START TEXT UNDER STUDY

# Best way to map network drives



## Guldan (Jan 6, 2010)

Right know I am using SBS login scripts to map drives but we demoted our last SBS box and are now running all server 2008 OS's..

Whats the best way I can hardcode map drives onto a users account?


----------



## AQ78 (Mar 30, 2010)

same as before with a login script, either pop that in there profile section in AD users and computers OR
in group policy under scripts you can pop your script in there and apply it to whatever users you require.


----------



## Guldan (Jan 6, 2010)

Well right now its still using that SBS script but I thought there would be a better solution for 2008, maybe something that attaches directly to the user

Or what about something that attaches to an access level? we have something called "mobile user" which has vpn/internet access.. Can I attach certain drive shares to that access level?


----------



## skinnywhiteboy (Jan 26, 2001)

END TEXT UNDER STUDY
START PROVIDED DATA

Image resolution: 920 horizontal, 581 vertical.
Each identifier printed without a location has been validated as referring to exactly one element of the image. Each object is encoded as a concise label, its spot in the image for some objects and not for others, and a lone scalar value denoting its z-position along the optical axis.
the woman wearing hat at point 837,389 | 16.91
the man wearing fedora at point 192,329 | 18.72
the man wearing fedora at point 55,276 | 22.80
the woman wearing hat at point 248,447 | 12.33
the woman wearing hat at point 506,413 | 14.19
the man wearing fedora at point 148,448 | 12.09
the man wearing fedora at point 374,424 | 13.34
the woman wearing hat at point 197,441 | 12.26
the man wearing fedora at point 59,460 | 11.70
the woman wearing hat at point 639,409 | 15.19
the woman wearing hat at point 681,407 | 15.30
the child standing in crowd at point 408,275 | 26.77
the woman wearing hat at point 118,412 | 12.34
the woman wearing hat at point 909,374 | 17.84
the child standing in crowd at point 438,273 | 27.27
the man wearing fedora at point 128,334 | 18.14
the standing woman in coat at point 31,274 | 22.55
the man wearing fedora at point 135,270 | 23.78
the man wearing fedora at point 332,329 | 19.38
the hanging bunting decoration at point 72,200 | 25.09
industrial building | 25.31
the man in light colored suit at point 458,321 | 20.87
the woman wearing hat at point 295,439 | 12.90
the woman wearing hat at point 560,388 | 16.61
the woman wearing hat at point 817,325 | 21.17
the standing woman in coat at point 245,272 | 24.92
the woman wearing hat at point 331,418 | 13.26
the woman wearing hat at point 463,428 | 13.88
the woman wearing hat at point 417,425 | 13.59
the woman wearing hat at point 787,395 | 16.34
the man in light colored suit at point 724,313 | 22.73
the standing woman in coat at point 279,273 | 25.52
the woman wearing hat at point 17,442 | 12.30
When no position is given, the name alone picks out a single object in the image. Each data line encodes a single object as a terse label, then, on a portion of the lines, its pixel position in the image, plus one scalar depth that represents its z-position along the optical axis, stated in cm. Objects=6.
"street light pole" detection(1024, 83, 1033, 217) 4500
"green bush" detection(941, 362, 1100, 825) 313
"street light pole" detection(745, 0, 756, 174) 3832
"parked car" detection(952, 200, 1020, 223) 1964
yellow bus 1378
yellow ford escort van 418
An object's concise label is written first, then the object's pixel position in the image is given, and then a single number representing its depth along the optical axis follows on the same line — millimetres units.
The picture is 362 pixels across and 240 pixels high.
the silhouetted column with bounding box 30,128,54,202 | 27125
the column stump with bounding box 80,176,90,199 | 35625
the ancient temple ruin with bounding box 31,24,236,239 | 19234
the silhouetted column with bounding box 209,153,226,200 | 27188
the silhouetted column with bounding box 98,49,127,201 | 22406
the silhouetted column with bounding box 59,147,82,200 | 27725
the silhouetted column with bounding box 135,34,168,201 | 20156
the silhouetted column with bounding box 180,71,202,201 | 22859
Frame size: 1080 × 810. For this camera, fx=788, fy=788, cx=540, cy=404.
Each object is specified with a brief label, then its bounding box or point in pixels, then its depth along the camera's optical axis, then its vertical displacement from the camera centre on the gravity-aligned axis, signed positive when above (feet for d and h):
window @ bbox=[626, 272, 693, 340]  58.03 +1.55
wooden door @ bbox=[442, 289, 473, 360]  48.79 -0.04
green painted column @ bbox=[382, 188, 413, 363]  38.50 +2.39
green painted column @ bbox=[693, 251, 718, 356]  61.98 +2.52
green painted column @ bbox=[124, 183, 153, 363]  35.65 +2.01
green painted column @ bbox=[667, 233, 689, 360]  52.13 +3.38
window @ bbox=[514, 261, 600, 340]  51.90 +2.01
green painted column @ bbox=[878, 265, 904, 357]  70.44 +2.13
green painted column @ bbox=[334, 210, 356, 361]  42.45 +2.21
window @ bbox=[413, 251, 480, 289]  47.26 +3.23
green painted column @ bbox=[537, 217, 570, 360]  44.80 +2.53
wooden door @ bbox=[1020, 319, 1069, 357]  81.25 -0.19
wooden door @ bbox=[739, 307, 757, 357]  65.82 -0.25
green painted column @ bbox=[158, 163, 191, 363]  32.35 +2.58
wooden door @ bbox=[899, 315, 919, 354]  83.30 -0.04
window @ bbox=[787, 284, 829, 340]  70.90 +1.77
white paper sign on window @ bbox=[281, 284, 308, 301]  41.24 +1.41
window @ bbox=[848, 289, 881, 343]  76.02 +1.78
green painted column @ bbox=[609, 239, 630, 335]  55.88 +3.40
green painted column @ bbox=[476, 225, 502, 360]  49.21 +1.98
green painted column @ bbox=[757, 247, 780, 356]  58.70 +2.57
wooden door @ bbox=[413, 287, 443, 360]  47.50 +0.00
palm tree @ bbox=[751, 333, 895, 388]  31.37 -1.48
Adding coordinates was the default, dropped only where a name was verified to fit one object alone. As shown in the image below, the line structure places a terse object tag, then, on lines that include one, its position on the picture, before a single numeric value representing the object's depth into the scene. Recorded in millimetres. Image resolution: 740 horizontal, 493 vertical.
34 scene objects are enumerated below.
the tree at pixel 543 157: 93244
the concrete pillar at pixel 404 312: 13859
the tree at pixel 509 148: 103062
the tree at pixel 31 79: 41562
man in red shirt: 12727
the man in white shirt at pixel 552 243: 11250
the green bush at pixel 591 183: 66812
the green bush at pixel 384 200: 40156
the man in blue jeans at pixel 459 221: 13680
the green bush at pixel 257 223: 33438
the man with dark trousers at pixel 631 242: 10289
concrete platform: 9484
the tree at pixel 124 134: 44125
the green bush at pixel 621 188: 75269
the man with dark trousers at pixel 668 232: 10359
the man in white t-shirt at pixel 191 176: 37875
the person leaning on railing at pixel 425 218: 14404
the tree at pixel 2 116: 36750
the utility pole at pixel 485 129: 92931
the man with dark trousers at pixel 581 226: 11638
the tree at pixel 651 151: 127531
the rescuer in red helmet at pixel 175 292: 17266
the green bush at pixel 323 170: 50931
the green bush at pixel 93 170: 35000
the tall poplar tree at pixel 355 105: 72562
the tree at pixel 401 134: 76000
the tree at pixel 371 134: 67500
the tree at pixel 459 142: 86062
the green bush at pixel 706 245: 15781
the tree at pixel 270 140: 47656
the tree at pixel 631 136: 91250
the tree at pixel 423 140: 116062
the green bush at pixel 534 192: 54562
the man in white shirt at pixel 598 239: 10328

END PROVIDED DATA

# WHAT IS EXPECTED
Transcribe the forum thread on mapping network drives in full, word for word.

# EXPECTED ANSWER
# Best way to map network drives



## Guldan (Jan 6, 2010)

Right know I am using SBS login scripts to map drives but we demoted our last SBS box and are now running all server 2008 OS's..

Whats the best way I can hardcode map drives onto a users account?


----------



## AQ78 (Mar 30, 2010)

same as before with a login script, either pop that in there profile section in AD users and computers OR
in group policy under scripts you can pop your script in there and apply it to whatever users you require.


----------



## Guldan (Jan 6, 2010)

Well right now its still using that SBS script but I thought there would be a better solution for 2008, maybe something that attaches directly to the user

Or what about something that attaches to an access level? we have something called "mobile user" which has vpn/internet access.. Can I attach certain drive shares to that access level?


----------



## skinnywhiteboy (Jan 26, 2001)